Cops in controversial Grants Pen shooting get bail
THE four police officers implicated in the fatal shooting of 18-year-old Grants Pen resident, Andre Thomas, were all granted bail when they appeared in the Half-Way-Tree Resident Magistrate’s Court on Monday.
The policemen are charged with attempting to pervert the course of justice after they were accused of tampering with evidence crucial to a probe being conducted by the Bureau of Special Investigation into Thomas’ death.
On Monday the four, Detective Corporals Noel Brian and Phillip Dunstan and Constables Clayon Feron and Omar Miller – were ordered by Resident Magistrate Glen Brown to report once weekly to the Police Commissioner’s office, and to surrender their travel documents to Police Commissioner Lucius Thomas.
It is alleged that the cops effected changes to the service vehicle they used to transport Thomas to hospital after he was shot and injured.
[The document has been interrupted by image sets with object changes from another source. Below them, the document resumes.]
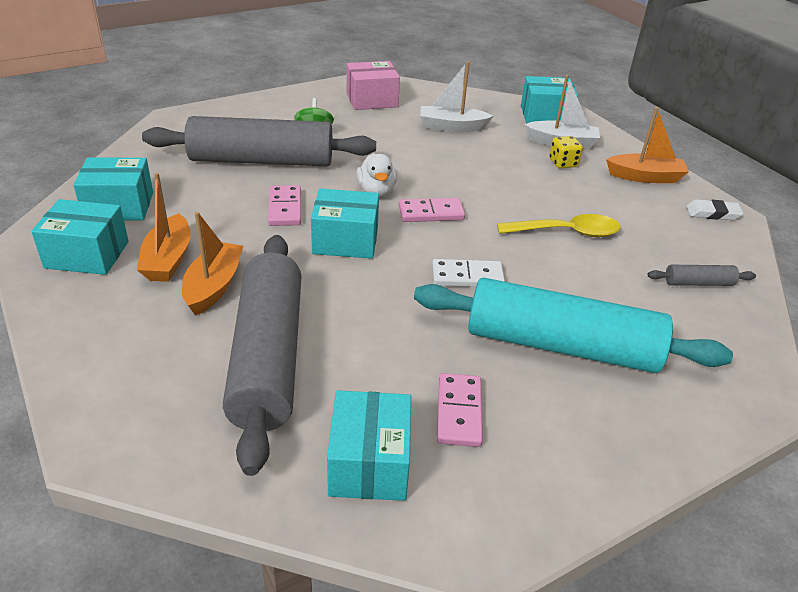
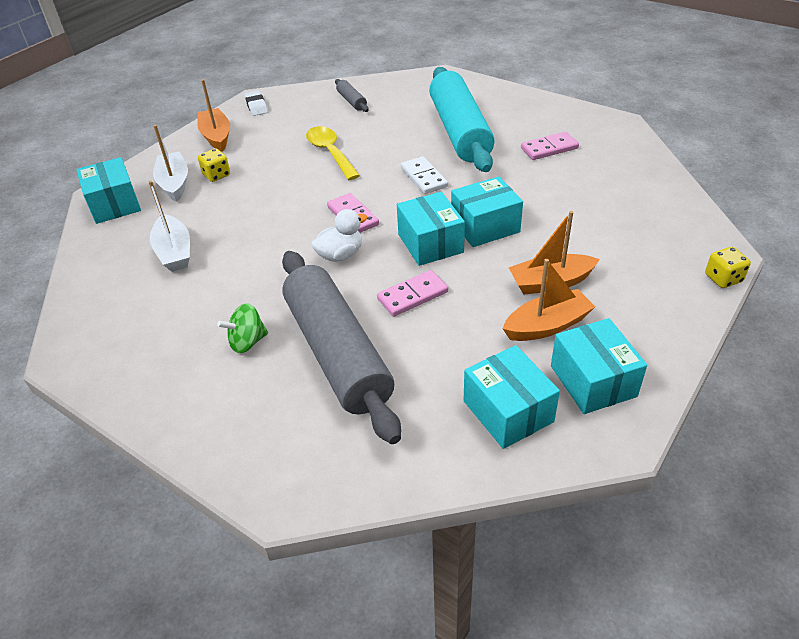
camera: 110 degrees left, 5 degrees up
(70, 415) = (723, 278): none -> yellow dice
(268, 357) = (586, 225): grey rolling pin -> none
(369, 463) = (614, 163): turquoise box -> turquoise box (485, 226)
(372, 100) = (128, 332): pink box -> none

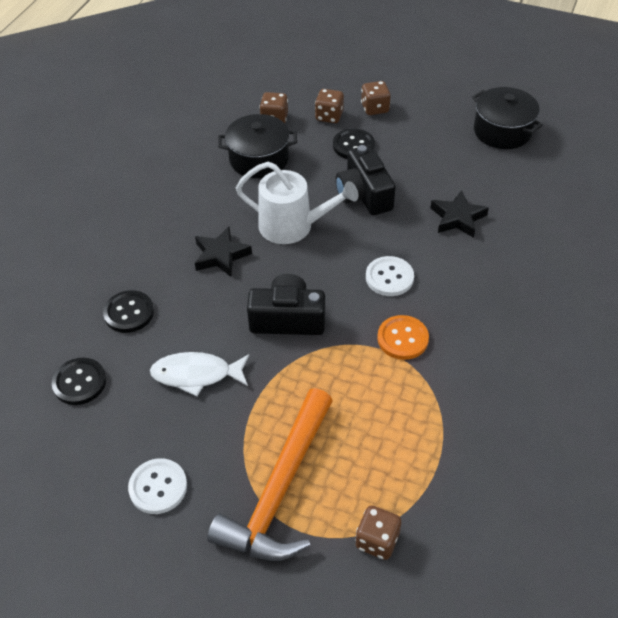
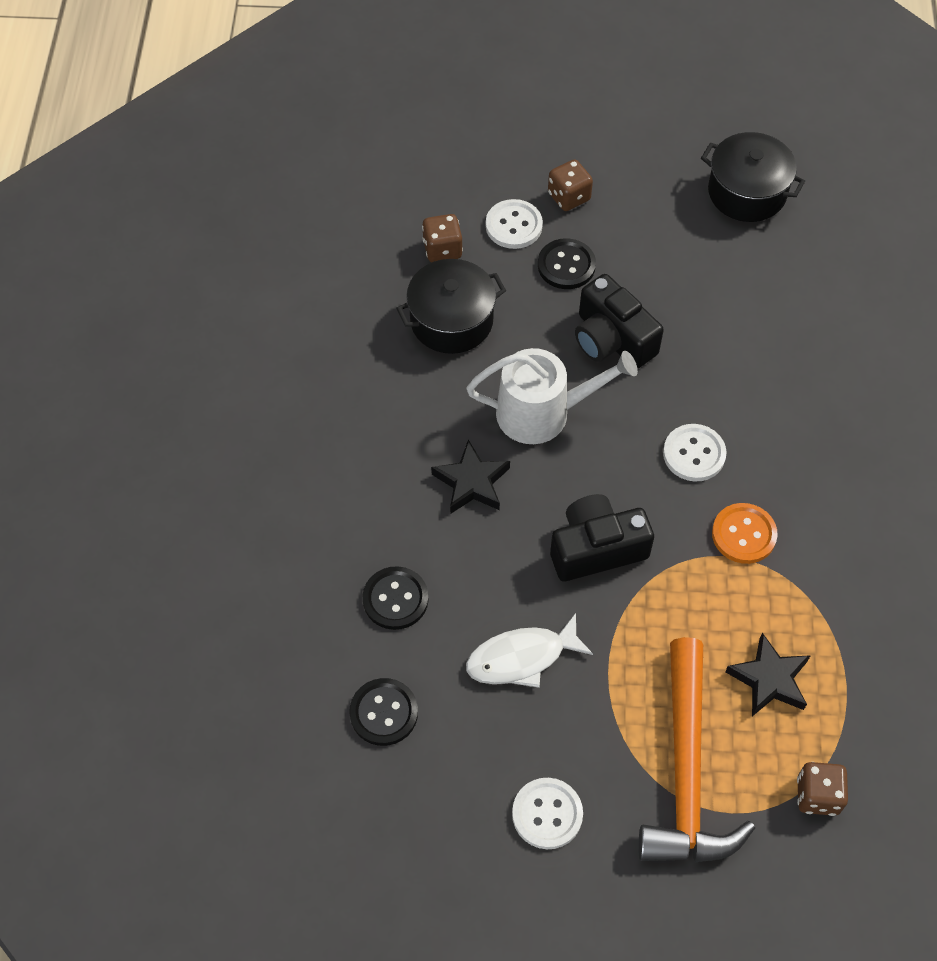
camera: 20 degrees left, 10 degrees up
(329, 116) = (514, 226): brown dice -> white button
(457, 218) = (742, 343): black star -> black star (769, 679)

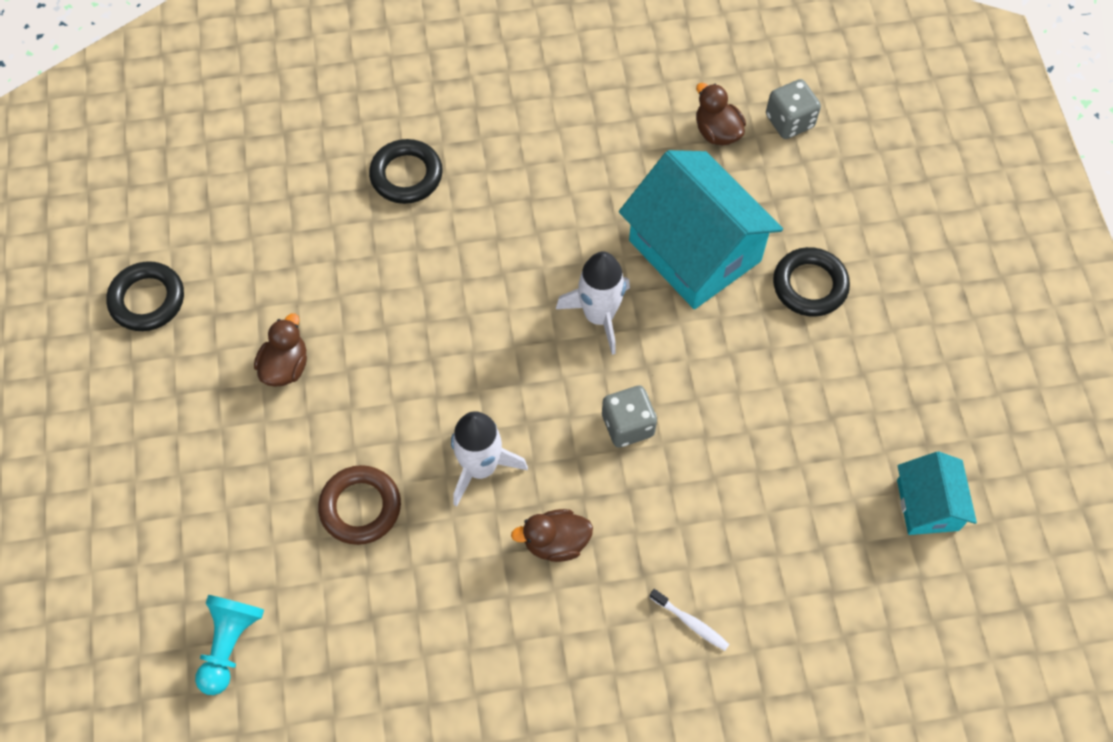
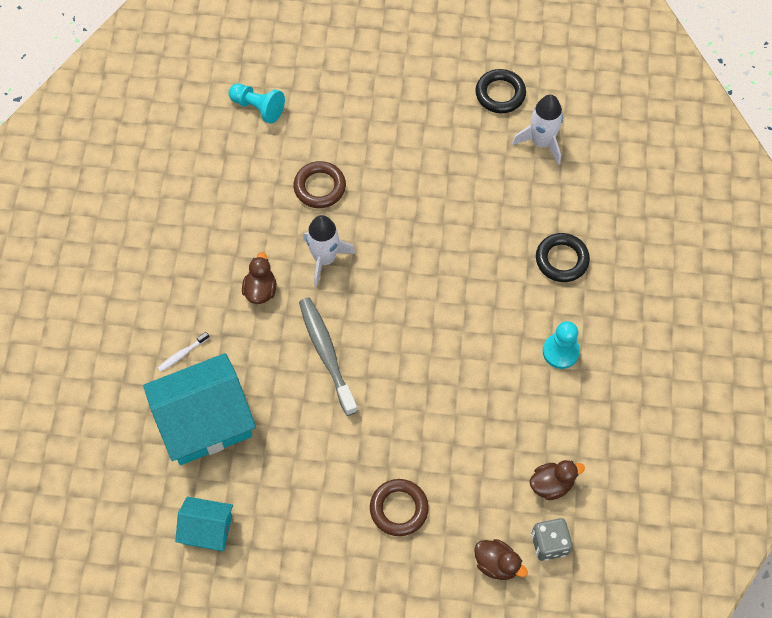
camera: 105 degrees right, 0 degrees up
(285, 366) = (429, 162): brown duck -> brown duck (497, 564)
(539, 153) = (560, 352): none -> turquoise pawn
(599, 316) = (414, 357): white rocket -> white rocket (541, 142)
(627, 425) = (326, 353): grey dice -> grey toothbrush
(694, 251) = (449, 436): turquoise house -> turquoise house (205, 421)
(809, 285) = (399, 509): black ring -> brown ring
They were ordered to hand over the vehicle a day after the incident but turned in the sports utility vehicle almost a week after the orders were issued.
In a bail application on behalf of his clients Dunstan and Feron, attorney-at-law Peter Champagnie contended that allegations that the officers repeatedly made themselves unavailable for questioning following Thomas’ death on September 28, were false.
Champagnie added that the officers had been at the Constant Spring Police Station since last Friday and said no statements were given by eyewitnesses that Thomas was the victim of an extrajudicial killing.
Champagnie and attorney Bert Samuels, who represents Brian and Miller, noted that the officers had in the past received numerous commendations.
The matter is scheduled to return before the courts on November 29.
The police information arm, The Constabulary Communication Network alleged that Thomas, aka “Kunte”, died after he was shot in a shoot-out between a police patrol and a group of men on Grants Pen Road on September 28.
His death sparked much public outcry with family members describing the killing as a “cold-blooded murder”.
The police have, however, refuted the allegations.